Although she could, Priestly doesn’t smack down Andy for lack of attention, despite the belts not being remotely the same as each other and it would suit the younger woman a lot better to watch carefully rather than implicitly mock those who do observe with care.
Instead, the editor suggests that the “lumpy blue sweater” Andy is wearing that day may have been carelessly selected because the younger woman is “trying to tell the world that you take yourself too seriously to care about what you put on your back”. The boss continues by indicating that “it’s sort of comical how you think that you’ve made a choice that exempts you from the fashion industry when, in fact, you’re wearing the sweater that was selected for you by the people in this room”.
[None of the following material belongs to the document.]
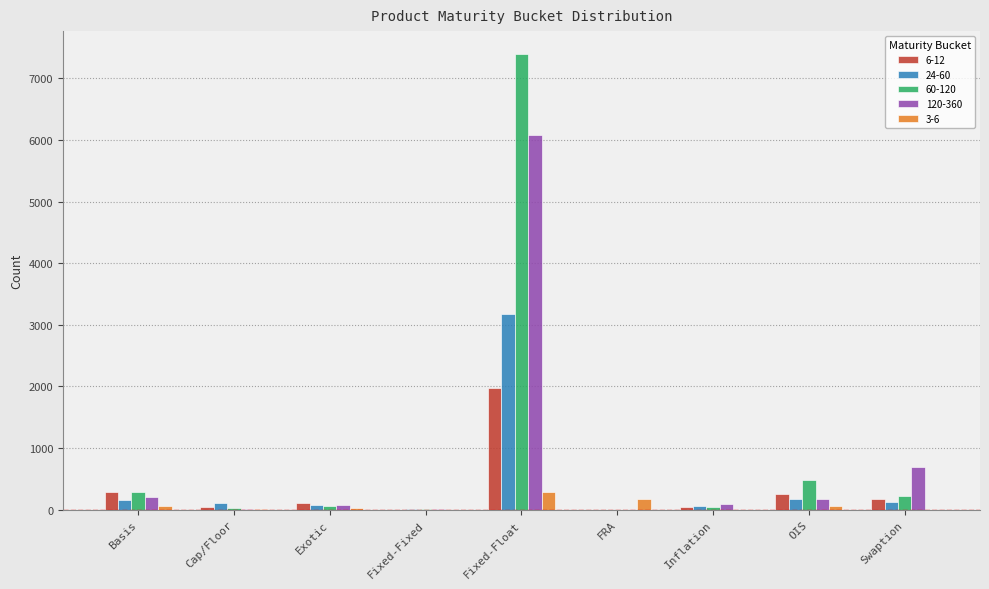

What is the greatest value displayed?

7397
The speech — now known as The Cerulean Sweater Monologue — is ostensibly about fashion, but it is really about arrogance.
Arrogance on the part of a kid fresh out of college who considers herself morally and intellectually above the industry in which she has chosen to intern.
It is that arrogance that sinks many newly degreed jobseekers, who believe that their qualification and opinions are what will endear them to a potential employer, about whom they do not bother to learn diddly-squat in advance of a recruitment interview.
As The Devil Wears Prada 2 opens in a cinema near you today, we have to hope that it is as good, if not better, than the first edition, rather than a higher-end version of Hacks, the TV series where younger staff teach woke usage to their older female comedian boss.
We also have to hope that it doesn’t miss the laugh-out-loud opportunities presented by the strengths of four exceptionally brilliant key actors.
Emily Blunt, last time around, managed to make having a bad cold simultaneously disgusting and riotously funny.
Tucci, who, in the interim, has become an international best-selling author of books about Italian cuisine, created a memorable character last time around who underplayed the rescue-and-guidance role he played, ensuring that nobody died from Miranda’s rigour. With luck, that can be updated.